August 2007 / ISBN 978-0-8248-3050-2 / $60.00 (CLOTH)

Late Buddhist Sculpture from Indonesia

The mention of Buddhism in Indonesia calls to mind for many people the Central Javanese monument of Borobudur, one of the largest Buddhist monuments in the world and the subject of extensive scholarly scrutiny. The neglect of scholarship on Buddhist art from later periods might lead one to assume that after the tenth century Buddhism had been completely eclipsed by the predominantly Hindu Eastern Javanese dynasties. Yet, as the works discussed here illustrate, extraordinary Buddhist images were still being produced as late as the fourteenth century. Violence and Serenity: Late Buddhist Sculpture from Indonesia, by Natasha Reichle, offers a close examination of some of the impressive works from East Java and Sumatra and explores their political and religious roles.

July 2007 / ISBN 978-0-8248-2924-7 / $55.00 (CLOTH)

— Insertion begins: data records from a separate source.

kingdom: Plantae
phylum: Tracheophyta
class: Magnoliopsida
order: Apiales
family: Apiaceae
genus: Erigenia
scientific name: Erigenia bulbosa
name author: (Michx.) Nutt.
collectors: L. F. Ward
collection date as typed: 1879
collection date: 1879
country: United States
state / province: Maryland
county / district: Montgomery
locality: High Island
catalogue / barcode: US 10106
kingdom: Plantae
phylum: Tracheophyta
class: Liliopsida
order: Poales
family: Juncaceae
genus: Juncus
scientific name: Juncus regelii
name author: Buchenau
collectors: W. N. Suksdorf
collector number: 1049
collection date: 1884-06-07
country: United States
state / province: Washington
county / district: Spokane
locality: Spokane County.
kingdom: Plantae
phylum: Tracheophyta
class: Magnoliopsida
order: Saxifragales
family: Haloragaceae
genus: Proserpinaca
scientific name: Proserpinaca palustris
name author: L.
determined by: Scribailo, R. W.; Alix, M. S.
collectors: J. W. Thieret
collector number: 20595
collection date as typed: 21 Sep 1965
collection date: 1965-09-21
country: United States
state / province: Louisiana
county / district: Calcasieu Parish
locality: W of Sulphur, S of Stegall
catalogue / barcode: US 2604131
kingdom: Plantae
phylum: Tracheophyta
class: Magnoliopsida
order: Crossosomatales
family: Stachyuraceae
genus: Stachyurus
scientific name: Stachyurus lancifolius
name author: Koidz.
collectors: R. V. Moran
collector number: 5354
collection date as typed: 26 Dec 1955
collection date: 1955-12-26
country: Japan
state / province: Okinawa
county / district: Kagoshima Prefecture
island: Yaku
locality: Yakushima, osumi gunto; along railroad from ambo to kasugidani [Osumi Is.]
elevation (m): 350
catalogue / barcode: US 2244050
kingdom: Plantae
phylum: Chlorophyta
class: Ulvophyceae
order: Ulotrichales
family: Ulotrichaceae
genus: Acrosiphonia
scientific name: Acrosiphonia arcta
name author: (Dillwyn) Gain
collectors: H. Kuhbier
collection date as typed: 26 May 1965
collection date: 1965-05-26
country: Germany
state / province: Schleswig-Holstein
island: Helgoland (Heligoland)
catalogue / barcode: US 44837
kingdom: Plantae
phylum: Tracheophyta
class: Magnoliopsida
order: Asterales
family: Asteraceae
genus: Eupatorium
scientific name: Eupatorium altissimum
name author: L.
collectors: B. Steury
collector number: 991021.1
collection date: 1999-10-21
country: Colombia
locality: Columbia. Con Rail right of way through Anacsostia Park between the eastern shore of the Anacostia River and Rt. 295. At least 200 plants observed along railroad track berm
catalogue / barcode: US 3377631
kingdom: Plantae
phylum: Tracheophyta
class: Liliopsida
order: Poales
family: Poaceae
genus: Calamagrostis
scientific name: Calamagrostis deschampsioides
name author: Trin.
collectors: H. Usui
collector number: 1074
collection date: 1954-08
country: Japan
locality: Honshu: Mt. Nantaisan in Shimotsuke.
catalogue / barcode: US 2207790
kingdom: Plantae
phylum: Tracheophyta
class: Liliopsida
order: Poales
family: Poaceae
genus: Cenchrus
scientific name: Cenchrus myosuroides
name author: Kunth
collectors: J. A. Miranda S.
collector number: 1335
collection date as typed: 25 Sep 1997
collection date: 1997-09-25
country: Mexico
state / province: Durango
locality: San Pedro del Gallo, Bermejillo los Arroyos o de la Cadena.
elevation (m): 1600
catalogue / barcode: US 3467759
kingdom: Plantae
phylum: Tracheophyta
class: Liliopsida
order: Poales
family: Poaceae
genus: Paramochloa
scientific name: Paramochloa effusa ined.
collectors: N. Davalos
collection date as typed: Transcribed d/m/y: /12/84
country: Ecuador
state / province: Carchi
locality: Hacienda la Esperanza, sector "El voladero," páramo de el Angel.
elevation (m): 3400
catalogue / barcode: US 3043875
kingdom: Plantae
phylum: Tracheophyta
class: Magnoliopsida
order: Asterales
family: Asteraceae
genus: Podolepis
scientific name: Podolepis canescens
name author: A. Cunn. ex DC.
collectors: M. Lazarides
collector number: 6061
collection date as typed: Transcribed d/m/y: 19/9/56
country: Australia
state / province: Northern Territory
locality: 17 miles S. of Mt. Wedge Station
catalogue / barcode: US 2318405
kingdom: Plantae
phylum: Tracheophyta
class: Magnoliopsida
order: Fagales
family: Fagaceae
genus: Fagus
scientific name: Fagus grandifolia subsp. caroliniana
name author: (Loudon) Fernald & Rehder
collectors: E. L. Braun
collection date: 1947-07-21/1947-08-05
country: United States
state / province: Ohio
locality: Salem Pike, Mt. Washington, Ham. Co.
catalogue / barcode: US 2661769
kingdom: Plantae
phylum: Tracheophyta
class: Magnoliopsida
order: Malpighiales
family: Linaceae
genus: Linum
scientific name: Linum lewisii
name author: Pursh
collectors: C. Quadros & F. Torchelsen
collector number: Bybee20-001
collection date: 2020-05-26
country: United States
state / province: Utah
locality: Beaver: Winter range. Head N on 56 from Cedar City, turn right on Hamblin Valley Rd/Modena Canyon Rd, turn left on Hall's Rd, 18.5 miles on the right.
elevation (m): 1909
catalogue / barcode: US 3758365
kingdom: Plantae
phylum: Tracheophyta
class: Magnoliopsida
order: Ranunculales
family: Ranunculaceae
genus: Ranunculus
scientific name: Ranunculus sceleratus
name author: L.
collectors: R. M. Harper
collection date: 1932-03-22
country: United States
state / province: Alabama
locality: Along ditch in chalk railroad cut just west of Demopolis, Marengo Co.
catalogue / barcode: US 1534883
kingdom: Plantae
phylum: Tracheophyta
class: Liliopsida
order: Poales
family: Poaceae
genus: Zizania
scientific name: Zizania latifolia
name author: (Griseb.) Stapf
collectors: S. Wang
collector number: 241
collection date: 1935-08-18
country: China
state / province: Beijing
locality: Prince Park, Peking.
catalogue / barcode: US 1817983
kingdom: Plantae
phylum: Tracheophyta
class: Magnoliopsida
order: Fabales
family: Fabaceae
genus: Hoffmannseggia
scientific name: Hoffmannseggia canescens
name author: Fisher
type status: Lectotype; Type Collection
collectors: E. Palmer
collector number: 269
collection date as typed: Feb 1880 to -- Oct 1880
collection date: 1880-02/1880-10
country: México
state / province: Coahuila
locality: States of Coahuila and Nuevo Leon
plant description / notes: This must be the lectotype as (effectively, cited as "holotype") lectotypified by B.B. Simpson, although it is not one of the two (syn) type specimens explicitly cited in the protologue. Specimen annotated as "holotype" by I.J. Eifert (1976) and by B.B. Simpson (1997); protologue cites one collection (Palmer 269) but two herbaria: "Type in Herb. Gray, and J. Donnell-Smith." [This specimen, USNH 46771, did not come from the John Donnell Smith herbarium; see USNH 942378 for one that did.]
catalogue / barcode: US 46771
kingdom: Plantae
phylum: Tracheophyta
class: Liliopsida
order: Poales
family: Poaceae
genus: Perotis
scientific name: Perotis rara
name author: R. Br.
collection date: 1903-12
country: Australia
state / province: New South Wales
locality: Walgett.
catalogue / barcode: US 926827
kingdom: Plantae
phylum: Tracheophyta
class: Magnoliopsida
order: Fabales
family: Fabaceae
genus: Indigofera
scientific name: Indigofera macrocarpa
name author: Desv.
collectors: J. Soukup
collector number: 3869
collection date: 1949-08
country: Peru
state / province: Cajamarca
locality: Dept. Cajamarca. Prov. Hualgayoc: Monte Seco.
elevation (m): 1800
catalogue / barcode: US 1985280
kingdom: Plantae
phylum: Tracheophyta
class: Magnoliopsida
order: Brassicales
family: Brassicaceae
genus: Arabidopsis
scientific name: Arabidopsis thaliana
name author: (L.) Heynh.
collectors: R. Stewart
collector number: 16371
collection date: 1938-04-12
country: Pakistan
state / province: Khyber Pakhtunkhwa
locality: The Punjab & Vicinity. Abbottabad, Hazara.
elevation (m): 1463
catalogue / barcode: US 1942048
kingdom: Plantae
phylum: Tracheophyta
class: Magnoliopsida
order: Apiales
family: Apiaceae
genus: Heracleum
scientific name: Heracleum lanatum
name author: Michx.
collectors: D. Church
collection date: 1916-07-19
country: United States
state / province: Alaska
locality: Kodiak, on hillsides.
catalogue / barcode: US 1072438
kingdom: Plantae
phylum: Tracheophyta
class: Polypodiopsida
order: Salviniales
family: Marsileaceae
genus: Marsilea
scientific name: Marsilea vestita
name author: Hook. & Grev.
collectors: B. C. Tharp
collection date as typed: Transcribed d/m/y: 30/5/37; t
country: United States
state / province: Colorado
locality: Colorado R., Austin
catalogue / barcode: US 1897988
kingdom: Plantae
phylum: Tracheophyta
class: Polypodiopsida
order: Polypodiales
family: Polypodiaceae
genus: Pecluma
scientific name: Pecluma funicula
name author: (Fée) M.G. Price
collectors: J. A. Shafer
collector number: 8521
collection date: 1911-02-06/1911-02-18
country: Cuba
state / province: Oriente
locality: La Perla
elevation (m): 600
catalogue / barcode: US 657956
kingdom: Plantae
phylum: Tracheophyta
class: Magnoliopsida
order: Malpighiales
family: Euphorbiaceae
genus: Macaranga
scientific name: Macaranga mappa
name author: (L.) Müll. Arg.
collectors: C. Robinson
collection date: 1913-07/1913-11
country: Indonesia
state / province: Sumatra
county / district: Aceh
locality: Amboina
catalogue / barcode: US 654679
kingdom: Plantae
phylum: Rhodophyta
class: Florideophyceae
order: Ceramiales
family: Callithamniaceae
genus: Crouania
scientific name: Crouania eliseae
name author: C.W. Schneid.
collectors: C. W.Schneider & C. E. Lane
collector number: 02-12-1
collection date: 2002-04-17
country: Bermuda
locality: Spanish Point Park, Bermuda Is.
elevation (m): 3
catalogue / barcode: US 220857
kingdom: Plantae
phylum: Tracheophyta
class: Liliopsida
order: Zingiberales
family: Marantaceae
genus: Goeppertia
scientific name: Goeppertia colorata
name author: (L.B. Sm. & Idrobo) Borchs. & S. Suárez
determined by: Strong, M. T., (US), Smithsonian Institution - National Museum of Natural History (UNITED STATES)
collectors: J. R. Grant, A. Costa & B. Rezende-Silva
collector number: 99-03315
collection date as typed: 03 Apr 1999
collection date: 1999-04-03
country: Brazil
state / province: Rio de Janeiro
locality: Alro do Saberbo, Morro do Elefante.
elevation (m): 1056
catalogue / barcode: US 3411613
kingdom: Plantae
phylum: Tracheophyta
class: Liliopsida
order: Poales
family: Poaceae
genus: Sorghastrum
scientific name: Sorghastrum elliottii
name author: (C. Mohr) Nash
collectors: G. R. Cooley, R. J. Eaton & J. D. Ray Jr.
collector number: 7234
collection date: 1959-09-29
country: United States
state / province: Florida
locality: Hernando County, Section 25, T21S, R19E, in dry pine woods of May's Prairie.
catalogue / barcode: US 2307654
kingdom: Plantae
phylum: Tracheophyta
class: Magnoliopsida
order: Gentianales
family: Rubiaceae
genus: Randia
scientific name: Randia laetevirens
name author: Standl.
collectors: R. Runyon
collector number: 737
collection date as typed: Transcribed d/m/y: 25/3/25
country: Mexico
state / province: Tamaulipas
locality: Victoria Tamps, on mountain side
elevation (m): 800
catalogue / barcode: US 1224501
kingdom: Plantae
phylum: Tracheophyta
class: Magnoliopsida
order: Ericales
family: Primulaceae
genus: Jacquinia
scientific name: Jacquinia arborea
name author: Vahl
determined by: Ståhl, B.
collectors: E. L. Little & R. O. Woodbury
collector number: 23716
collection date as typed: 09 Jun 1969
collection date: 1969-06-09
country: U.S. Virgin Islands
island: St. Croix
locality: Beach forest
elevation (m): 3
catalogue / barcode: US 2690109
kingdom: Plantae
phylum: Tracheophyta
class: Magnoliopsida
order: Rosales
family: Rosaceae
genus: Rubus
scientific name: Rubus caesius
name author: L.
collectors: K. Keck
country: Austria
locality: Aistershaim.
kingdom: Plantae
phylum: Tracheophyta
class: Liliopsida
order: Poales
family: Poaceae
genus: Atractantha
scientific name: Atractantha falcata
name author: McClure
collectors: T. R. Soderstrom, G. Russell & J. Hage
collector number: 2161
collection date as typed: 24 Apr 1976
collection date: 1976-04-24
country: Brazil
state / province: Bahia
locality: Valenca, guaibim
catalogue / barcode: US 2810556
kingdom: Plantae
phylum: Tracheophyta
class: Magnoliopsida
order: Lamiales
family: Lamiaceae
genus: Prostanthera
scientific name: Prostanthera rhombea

Stopover, the Story of Indian-Fijian Migration

Since 1976 New Zealand artist Bruce Connew has travelled widely, undertaking documentary photography projects around the world. Stopover is a haunting book of photographs from the tiny Indian-Fijian sugar cane settlement of Vatiyaka, taken by Connew during seven visits between June 2000 and November 2003. Connew’s narrative captions and a story by Brij V. Lal take the reader to the heart of an extended family inside the story of migration. The Stopover photographs will be exhibited at PATAKA, Porirua, Wellington, New Zealand, from August 18, 2007.

July 2007 / ISBN 978-0-8248-3198-1 / $39.00 (CLOTH)

“Connew’s work combines haunting images with a text that is poetic, elegant, and moving in its clarity. There is a power and persuasion to his work that even the most scholarly and responsible analyses cannot match.” —David Hanlon, University of Hawai‘i

Brij V. Lal is the author of Broken Waves: A History of the Fiji Islands in the Twentieth Century; editor of Pacific Places, Pacific Histories and The Encyclopedia of the Indian Diaspora; and co-editor of The Pacific Islands: An Encyclopedia (with Kate Fortune) and Plantation Workers: Resistance and Accommodation (with Doug Munro and Edward D. Beechert), all published by Univerisity of Hawai‘i Press.